In the records, each line holding "elbow" must be reported.

### Entries provided
######

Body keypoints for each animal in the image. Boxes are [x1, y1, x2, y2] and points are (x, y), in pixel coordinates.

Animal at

######

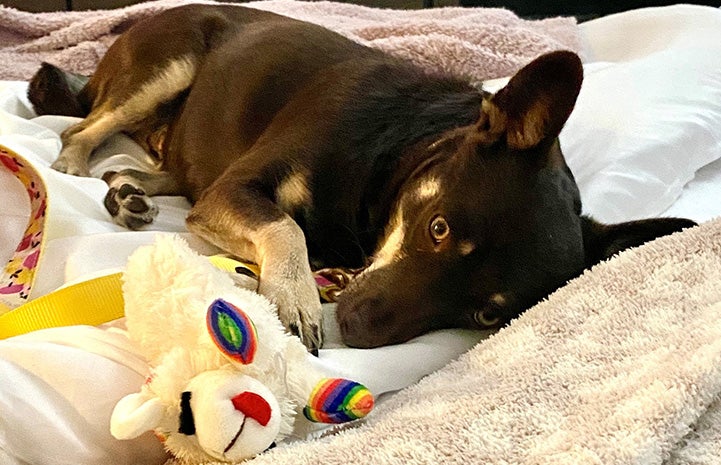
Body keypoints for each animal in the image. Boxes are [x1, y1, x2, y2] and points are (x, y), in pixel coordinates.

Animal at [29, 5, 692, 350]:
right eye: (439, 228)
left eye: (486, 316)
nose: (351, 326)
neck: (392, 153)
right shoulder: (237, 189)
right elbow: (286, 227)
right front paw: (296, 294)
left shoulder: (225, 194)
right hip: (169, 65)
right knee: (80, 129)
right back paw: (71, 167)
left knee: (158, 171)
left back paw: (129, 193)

######

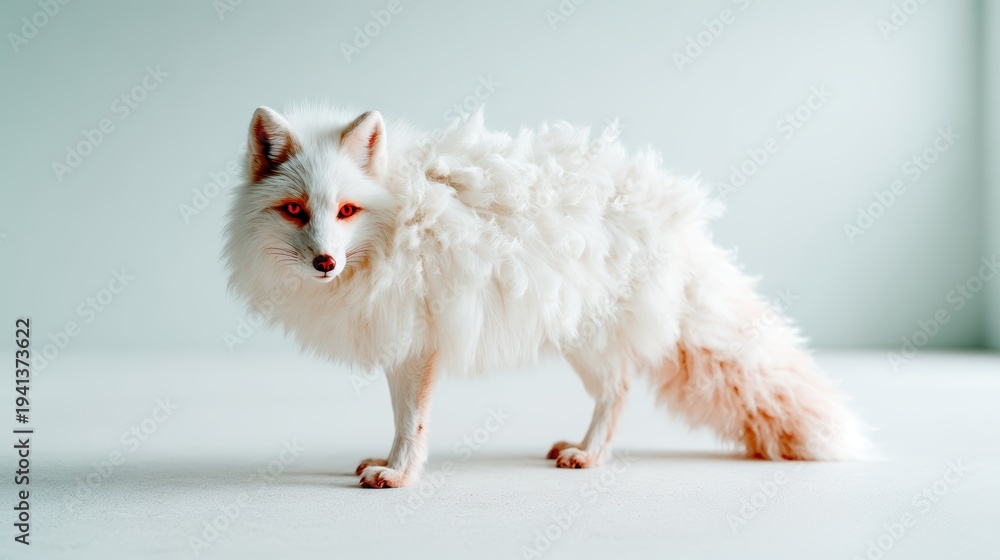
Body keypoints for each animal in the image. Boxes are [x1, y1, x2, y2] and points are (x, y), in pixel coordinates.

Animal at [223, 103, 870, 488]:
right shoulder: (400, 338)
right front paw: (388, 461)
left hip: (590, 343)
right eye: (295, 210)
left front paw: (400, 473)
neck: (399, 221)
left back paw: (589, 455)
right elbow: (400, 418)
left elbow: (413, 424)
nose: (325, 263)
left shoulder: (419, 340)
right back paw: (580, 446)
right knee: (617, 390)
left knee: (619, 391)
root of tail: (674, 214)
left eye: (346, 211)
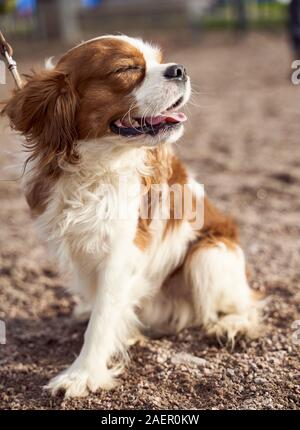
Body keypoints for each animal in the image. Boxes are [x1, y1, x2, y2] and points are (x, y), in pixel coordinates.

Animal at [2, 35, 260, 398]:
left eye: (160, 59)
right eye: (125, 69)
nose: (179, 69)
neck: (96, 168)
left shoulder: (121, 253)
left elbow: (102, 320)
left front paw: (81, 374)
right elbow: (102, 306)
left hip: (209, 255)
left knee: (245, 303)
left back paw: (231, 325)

######

### Solution to the problem
right elbow: (286, 227)
right elbow: (400, 418)
left elbow: (413, 424)
left elbow: (102, 320)
right elbow: (102, 306)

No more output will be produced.